Aufbau eines Massenspektrometers
Ein Massenspektrometer (MS) besteht aus einer Ionenquelle, einem Analysator und einem Detektor. Diese Bauteile werden im Folgenden beschrieben. In Ionenfallen-Massenspektrometern fallen die Ionenquelle und der Analysator zusammen. Sie werden gesondert beschrieben.
Ionenquelle
In der Ionenquelle wird der Analyt ionisiert. Es kommen verschiedene Methoden zum Einsatz:
- Gase oder verdampfbare Flüssigkeiten und Feststoffe können durch Elektronen-Ionisation (EI, auch electron impact= Elektronenstoß) positiv ionisiert werden. Dazu werden meistens Elektronen mit einer Energie von 70eV verwendet, weil diese bei organischen Molekülen die höchste Ionisationswahrscheinlichkeit haben. Da die Ionisationsenergie meist deutlich niedriger liegt, führt das ionisierte Molekül eine Überschussenergie mit, die zum Zerfall in kleinere Bruchstücke führen kann.
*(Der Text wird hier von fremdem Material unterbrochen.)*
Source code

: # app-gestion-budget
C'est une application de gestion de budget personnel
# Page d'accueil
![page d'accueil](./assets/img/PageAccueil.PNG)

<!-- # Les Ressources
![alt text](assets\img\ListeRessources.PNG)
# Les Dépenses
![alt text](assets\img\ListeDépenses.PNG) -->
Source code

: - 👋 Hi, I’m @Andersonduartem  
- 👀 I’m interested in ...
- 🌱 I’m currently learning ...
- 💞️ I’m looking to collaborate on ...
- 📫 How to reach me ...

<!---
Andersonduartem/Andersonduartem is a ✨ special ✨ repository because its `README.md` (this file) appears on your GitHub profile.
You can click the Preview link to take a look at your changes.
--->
- Die Chemische Ionisation (CI) verwendet ein zweites Gas, das durch Elektronen-Ionisation ionisiert wird. Diese Ionen reagieren dann mit dem gasförmigen Analyten und ionisieren ihn. Der Fragmentationsgrad ist geringer als bei der Elektronen-Ionisation.
- Bei der Feldionisation (FI) wird im hohen elektrischen Feld nahe einer spitzen Elektrode der Analyt ionisiert.
- Flüssigkeiten und Feststoffen können mit schnellen Atomen oder Ionen beschossen werden, worauf sich Ionen lösen. Kommen Atome zu Einsatz, heißt die Methode FAB (Fast Atom Bombardement=Schneller Atombeschuss), bei Ionen SIMS (Secondary Ion Mass Spectrometry=Sekundärionen-Massenspektrometrie). Neben den Sekundärionen werden auch ungeladene Teilchen (Sekundärneutralteilchen) erzeugt. Wenn diese z.B. mit Laserlicht nachionisiert und dann analysiert werden, spricht man von Sekundär-Neutralteilchen-Massenspektrometrie (SNMS).
- Chemische Lösungen geladener oder polarer Substanzen werden bei der Elektrospray-Ionisation (ESI) versprüht, ionisiert und die Tröpfchen dann getrocknet, so dass Ionen des Analyten zurückbleiben.
- Die Chemische Ionisation unter Atmosphärendruck (APCI=Atmospheric Pressure Chemical Ionization) funktioniert ähnlich wie ESI, nur dass die Lösung des Analyten vor der Ionisation verdampft wird. Die Lösemittelmoleküle werden an einer spitzen Elektrode bei Atmosphärendruck ionisiert. Die Methode ist auch für weniger polare Analyten geeignet.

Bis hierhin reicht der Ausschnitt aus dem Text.